Collected data:

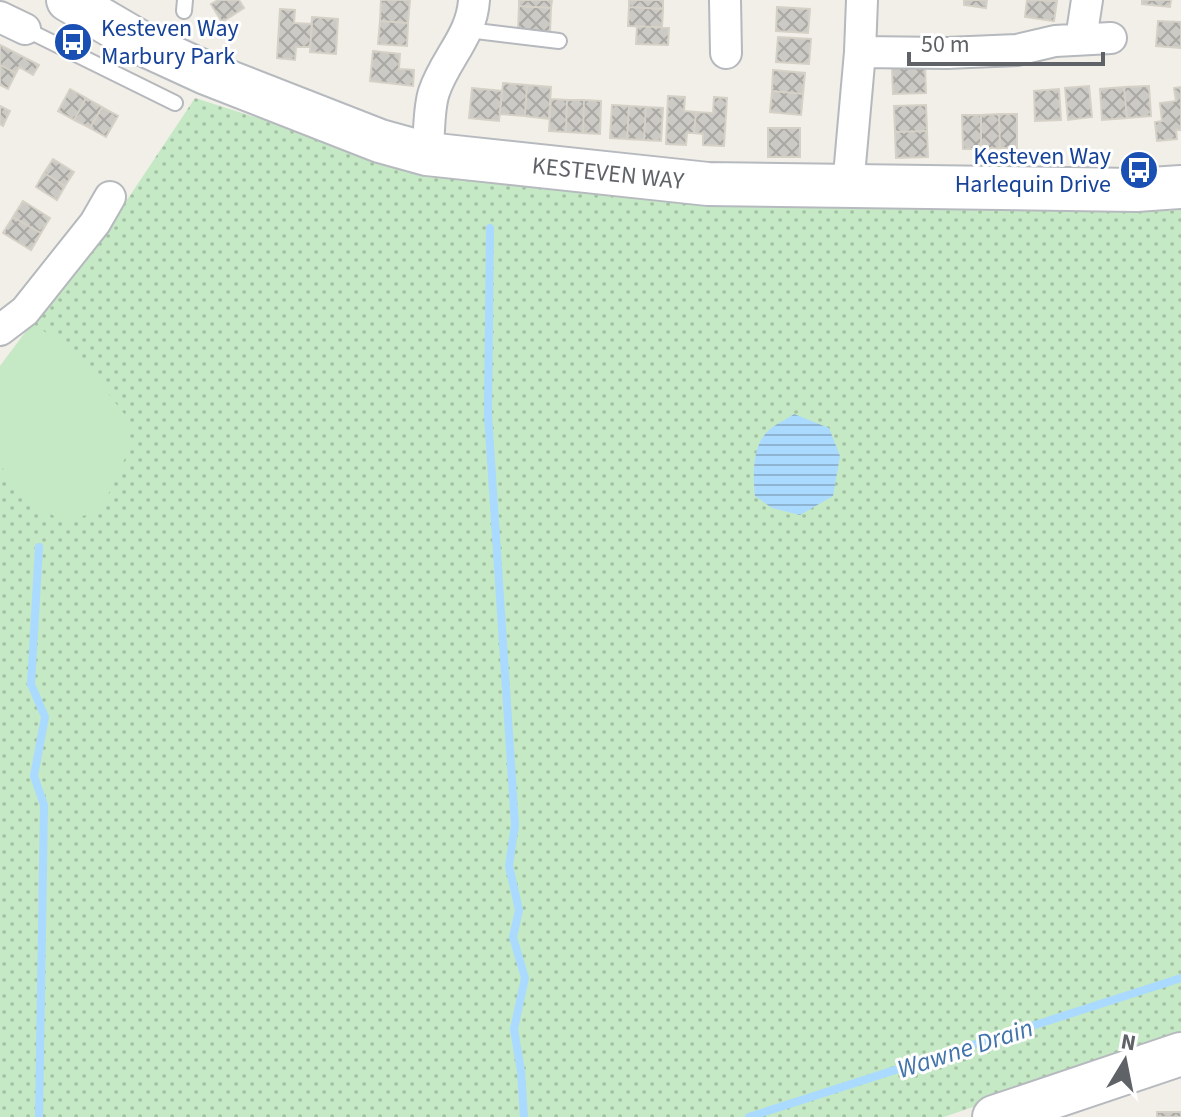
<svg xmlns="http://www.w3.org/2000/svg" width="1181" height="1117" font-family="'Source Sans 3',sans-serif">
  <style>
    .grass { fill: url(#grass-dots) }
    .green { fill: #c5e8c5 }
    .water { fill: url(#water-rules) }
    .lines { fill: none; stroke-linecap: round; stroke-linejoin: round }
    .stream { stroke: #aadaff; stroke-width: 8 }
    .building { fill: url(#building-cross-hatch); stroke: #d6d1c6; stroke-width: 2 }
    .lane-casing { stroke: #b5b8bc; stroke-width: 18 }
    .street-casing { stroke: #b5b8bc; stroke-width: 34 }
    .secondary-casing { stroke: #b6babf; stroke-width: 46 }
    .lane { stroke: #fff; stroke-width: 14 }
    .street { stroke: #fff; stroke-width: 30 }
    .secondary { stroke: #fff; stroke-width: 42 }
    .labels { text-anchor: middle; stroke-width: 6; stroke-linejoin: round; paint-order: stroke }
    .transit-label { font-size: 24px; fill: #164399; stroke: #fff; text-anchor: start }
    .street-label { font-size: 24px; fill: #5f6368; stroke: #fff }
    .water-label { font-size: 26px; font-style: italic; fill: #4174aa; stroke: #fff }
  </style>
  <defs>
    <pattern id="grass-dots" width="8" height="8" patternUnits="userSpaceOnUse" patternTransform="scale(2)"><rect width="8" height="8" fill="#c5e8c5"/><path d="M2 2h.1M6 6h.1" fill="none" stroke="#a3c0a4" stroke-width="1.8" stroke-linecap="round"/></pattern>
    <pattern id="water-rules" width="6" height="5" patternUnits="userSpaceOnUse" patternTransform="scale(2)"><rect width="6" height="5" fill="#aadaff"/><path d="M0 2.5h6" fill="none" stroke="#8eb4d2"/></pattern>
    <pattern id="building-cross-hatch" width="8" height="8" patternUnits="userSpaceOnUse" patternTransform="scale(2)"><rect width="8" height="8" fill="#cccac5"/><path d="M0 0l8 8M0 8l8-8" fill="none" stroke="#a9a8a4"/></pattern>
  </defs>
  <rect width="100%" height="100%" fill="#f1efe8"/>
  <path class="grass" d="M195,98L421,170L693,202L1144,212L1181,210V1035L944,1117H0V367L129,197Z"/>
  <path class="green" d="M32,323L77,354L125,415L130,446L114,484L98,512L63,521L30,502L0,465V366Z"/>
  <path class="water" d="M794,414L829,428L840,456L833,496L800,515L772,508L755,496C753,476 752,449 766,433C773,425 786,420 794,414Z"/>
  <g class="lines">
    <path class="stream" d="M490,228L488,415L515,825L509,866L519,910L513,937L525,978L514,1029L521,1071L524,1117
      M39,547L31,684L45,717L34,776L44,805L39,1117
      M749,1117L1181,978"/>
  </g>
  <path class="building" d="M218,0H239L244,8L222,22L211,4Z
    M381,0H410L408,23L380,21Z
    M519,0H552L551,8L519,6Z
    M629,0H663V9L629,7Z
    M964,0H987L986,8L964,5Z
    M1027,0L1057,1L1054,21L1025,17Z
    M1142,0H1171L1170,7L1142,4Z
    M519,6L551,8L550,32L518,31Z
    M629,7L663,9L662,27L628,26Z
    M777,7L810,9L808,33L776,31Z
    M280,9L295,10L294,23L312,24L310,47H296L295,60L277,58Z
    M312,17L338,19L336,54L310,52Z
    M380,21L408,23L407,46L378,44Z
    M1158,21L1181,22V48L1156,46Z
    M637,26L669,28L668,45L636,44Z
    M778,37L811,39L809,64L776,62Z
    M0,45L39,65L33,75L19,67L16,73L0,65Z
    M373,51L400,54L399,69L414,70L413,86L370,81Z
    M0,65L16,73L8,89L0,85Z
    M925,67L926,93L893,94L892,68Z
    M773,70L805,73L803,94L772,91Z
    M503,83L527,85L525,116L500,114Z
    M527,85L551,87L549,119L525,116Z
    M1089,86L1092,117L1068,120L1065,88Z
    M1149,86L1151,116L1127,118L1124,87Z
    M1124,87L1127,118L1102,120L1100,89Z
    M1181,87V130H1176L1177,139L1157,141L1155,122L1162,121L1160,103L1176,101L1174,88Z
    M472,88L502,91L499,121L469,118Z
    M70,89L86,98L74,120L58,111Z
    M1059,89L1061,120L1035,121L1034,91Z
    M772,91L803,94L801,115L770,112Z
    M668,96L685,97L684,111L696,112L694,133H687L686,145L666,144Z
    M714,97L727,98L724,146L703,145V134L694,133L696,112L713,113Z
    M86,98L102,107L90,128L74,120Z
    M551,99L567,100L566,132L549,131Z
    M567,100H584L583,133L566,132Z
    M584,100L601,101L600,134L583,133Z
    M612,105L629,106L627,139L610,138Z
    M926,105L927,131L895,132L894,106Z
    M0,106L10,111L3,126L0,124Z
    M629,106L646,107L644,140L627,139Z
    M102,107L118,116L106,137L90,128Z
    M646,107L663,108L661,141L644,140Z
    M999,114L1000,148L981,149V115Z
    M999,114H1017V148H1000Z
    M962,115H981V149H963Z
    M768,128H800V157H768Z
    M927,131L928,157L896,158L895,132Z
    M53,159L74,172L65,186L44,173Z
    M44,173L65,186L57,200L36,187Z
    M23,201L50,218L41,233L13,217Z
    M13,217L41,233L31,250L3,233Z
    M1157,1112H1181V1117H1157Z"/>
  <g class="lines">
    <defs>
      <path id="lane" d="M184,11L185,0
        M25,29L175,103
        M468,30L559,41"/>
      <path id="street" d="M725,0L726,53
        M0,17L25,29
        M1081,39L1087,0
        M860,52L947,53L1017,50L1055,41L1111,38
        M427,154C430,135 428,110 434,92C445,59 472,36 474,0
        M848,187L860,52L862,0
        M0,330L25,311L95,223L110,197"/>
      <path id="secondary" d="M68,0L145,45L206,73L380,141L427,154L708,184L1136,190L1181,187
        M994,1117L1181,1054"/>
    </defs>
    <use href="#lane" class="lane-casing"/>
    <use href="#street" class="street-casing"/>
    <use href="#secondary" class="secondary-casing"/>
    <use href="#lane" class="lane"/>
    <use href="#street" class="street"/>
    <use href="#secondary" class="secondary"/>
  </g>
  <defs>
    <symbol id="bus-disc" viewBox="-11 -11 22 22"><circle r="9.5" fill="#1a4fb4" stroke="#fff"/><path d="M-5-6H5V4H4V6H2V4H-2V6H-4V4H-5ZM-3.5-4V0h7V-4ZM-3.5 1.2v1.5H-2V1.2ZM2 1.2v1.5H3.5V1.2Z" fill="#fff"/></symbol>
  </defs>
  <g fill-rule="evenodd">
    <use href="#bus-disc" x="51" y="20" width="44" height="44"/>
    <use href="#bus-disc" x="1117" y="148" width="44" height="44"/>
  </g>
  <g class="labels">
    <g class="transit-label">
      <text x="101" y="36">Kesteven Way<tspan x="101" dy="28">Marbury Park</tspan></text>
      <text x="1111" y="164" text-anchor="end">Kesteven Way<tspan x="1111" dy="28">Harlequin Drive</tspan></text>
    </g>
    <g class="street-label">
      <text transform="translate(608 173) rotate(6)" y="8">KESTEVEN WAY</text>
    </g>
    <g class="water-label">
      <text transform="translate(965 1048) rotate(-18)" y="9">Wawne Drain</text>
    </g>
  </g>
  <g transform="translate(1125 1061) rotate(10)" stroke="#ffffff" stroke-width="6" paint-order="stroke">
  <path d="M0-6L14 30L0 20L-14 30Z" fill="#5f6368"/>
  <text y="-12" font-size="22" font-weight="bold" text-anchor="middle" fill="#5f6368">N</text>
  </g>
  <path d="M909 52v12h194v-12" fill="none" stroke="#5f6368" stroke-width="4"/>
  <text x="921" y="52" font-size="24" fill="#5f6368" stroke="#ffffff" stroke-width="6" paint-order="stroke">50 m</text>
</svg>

ASSIGNMENT ->
Give the data again exactly. Keep the images out.

EXERCISE RESPONSE ->
<svg xmlns="http://www.w3.org/2000/svg" width="1181" height="1117" font-family="'Source Sans 3',sans-serif">
  <style>
    .grass { fill: url(#grass-dots) }
    .green { fill: #c5e8c5 }
    .water { fill: url(#water-rules) }
    .lines { fill: none; stroke-linecap: round; stroke-linejoin: round }
    .stream { stroke: #aadaff; stroke-width: 8 }
    .building { fill: url(#building-cross-hatch); stroke: #d6d1c6; stroke-width: 2 }
    .lane-casing { stroke: #b5b8bc; stroke-width: 18 }
    .street-casing { stroke: #b5b8bc; stroke-width: 34 }
    .secondary-casing { stroke: #b6babf; stroke-width: 46 }
    .lane { stroke: #fff; stroke-width: 14 }
    .street { stroke: #fff; stroke-width: 30 }
    .secondary { stroke: #fff; stroke-width: 42 }
    .labels { text-anchor: middle; stroke-width: 6; stroke-linejoin: round; paint-order: stroke }
    .transit-label { font-size: 24px; fill: #164399; stroke: #fff; text-anchor: start }
    .street-label { font-size: 24px; fill: #5f6368; stroke: #fff }
    .water-label { font-size: 26px; font-style: italic; fill: #4174aa; stroke: #fff }
  </style>
  <defs>
    <pattern id="grass-dots" width="8" height="8" patternUnits="userSpaceOnUse" patternTransform="scale(2)"><rect width="8" height="8" fill="#c5e8c5"/><path d="M2 2h.1M6 6h.1" fill="none" stroke="#a3c0a4" stroke-width="1.8" stroke-linecap="round"/></pattern>
    <pattern id="water-rules" width="6" height="5" patternUnits="userSpaceOnUse" patternTransform="scale(2)"><rect width="6" height="5" fill="#aadaff"/><path d="M0 2.5h6" fill="none" stroke="#8eb4d2"/></pattern>
    <pattern id="building-cross-hatch" width="8" height="8" patternUnits="userSpaceOnUse" patternTransform="scale(2)"><rect width="8" height="8" fill="#cccac5"/><path d="M0 0l8 8M0 8l8-8" fill="none" stroke="#a9a8a4"/></pattern>
  </defs>
  <rect width="100%" height="100%" fill="#f1efe8"/>
  <path class="grass" d="M195,98L421,170L693,202L1144,212L1181,210V1035L944,1117H0V367L129,197Z"/>
  <path class="green" d="M32,323L77,354L125,415L130,446L114,484L98,512L63,521L30,502L0,465V366Z"/>
  <path class="water" d="M794,414L829,428L840,456L833,496L800,515L772,508L755,496C753,476 752,449 766,433C773,425 786,420 794,414Z"/>
  <g class="lines">
    <path class="stream" d="M490,228L488,415L515,825L509,866L519,910L513,937L525,978L514,1029L521,1071L524,1117
      M39,547L31,684L45,717L34,776L44,805L39,1117
      M749,1117L1181,978"/>
  </g>
  <path class="building" d="M218,0H239L244,8L222,22L211,4Z
    M381,0H410L408,23L380,21Z
    M519,0H552L551,8L519,6Z
    M629,0H663V9L629,7Z
    M964,0H987L986,8L964,5Z
    M1027,0L1057,1L1054,21L1025,17Z
    M1142,0H1171L1170,7L1142,4Z
    M519,6L551,8L550,32L518,31Z
    M629,7L663,9L662,27L628,26Z
    M777,7L810,9L808,33L776,31Z
    M280,9L295,10L294,23L312,24L310,47H296L295,60L277,58Z
    M312,17L338,19L336,54L310,52Z
    M380,21L408,23L407,46L378,44Z
    M1158,21L1181,22V48L1156,46Z
    M637,26L669,28L668,45L636,44Z
    M778,37L811,39L809,64L776,62Z
    M0,45L39,65L33,75L19,67L16,73L0,65Z
    M373,51L400,54L399,69L414,70L413,86L370,81Z
    M0,65L16,73L8,89L0,85Z
    M925,67L926,93L893,94L892,68Z
    M773,70L805,73L803,94L772,91Z
    M503,83L527,85L525,116L500,114Z
    M527,85L551,87L549,119L525,116Z
    M1089,86L1092,117L1068,120L1065,88Z
    M1149,86L1151,116L1127,118L1124,87Z
    M1124,87L1127,118L1102,120L1100,89Z
    M1181,87V130H1176L1177,139L1157,141L1155,122L1162,121L1160,103L1176,101L1174,88Z
    M472,88L502,91L499,121L469,118Z
    M70,89L86,98L74,120L58,111Z
    M1059,89L1061,120L1035,121L1034,91Z
    M772,91L803,94L801,115L770,112Z
    M668,96L685,97L684,111L696,112L694,133H687L686,145L666,144Z
    M714,97L727,98L724,146L703,145V134L694,133L696,112L713,113Z
    M86,98L102,107L90,128L74,120Z
    M551,99L567,100L566,132L549,131Z
    M567,100H584L583,133L566,132Z
    M584,100L601,101L600,134L583,133Z
    M612,105L629,106L627,139L610,138Z
    M926,105L927,131L895,132L894,106Z
    M0,106L10,111L3,126L0,124Z
    M629,106L646,107L644,140L627,139Z
    M102,107L118,116L106,137L90,128Z
    M646,107L663,108L661,141L644,140Z
    M999,114L1000,148L981,149V115Z
    M999,114H1017V148H1000Z
    M962,115H981V149H963Z
    M768,128H800V157H768Z
    M927,131L928,157L896,158L895,132Z
    M53,159L74,172L65,186L44,173Z
    M44,173L65,186L57,200L36,187Z
    M23,201L50,218L41,233L13,217Z
    M13,217L41,233L31,250L3,233Z
    M1157,1112H1181V1117H1157Z"/>
  <g class="lines">
    <defs>
      <path id="lane" d="M184,11L185,0
        M25,29L175,103
        M468,30L559,41"/>
      <path id="street" d="M725,0L726,53
        M0,17L25,29
        M1081,39L1087,0
        M860,52L947,53L1017,50L1055,41L1111,38
        M427,154C430,135 428,110 434,92C445,59 472,36 474,0
        M848,187L860,52L862,0
        M0,330L25,311L95,223L110,197"/>
      <path id="secondary" d="M68,0L145,45L206,73L380,141L427,154L708,184L1136,190L1181,187
        M994,1117L1181,1054"/>
    </defs>
    <use href="#lane" class="lane-casing"/>
    <use href="#street" class="street-casing"/>
    <use href="#secondary" class="secondary-casing"/>
    <use href="#lane" class="lane"/>
    <use href="#street" class="street"/>
    <use href="#secondary" class="secondary"/>
  </g>
  <defs>
    <symbol id="bus-disc" viewBox="-11 -11 22 22"><circle r="9.5" fill="#1a4fb4" stroke="#fff"/><path d="M-5-6H5V4H4V6H2V4H-2V6H-4V4H-5ZM-3.5-4V0h7V-4ZM-3.5 1.2v1.5H-2V1.2ZM2 1.2v1.5H3.5V1.2Z" fill="#fff"/></symbol>
  </defs>
  <g fill-rule="evenodd">
    <use href="#bus-disc" x="51" y="20" width="44" height="44"/>
    <use href="#bus-disc" x="1117" y="148" width="44" height="44"/>
  </g>
  <g class="labels">
    <g class="transit-label">
      <text x="101" y="36">Kesteven Way<tspan x="101" dy="28">Marbury Park</tspan></text>
      <text x="1111" y="164" text-anchor="end">Kesteven Way<tspan x="1111" dy="28">Harlequin Drive</tspan></text>
    </g>
    <g class="street-label">
      <text transform="translate(608 173) rotate(6)" y="8">KESTEVEN WAY</text>
    </g>
    <g class="water-label">
      <text transform="translate(965 1048) rotate(-18)" y="9">Wawne Drain</text>
    </g>
  </g>
  <g transform="translate(1125 1061) rotate(10)" stroke="#ffffff" stroke-width="6" paint-order="stroke">
  <path d="M0-6L14 30L0 20L-14 30Z" fill="#5f6368"/>
  <text y="-12" font-size="22" font-weight="bold" text-anchor="middle" fill="#5f6368">N</text>
  </g>
  <path d="M909 52v12h194v-12" fill="none" stroke="#5f6368" stroke-width="4"/>
  <text x="921" y="52" font-size="24" fill="#5f6368" stroke="#ffffff" stroke-width="6" paint-order="stroke">50 m</text>
</svg>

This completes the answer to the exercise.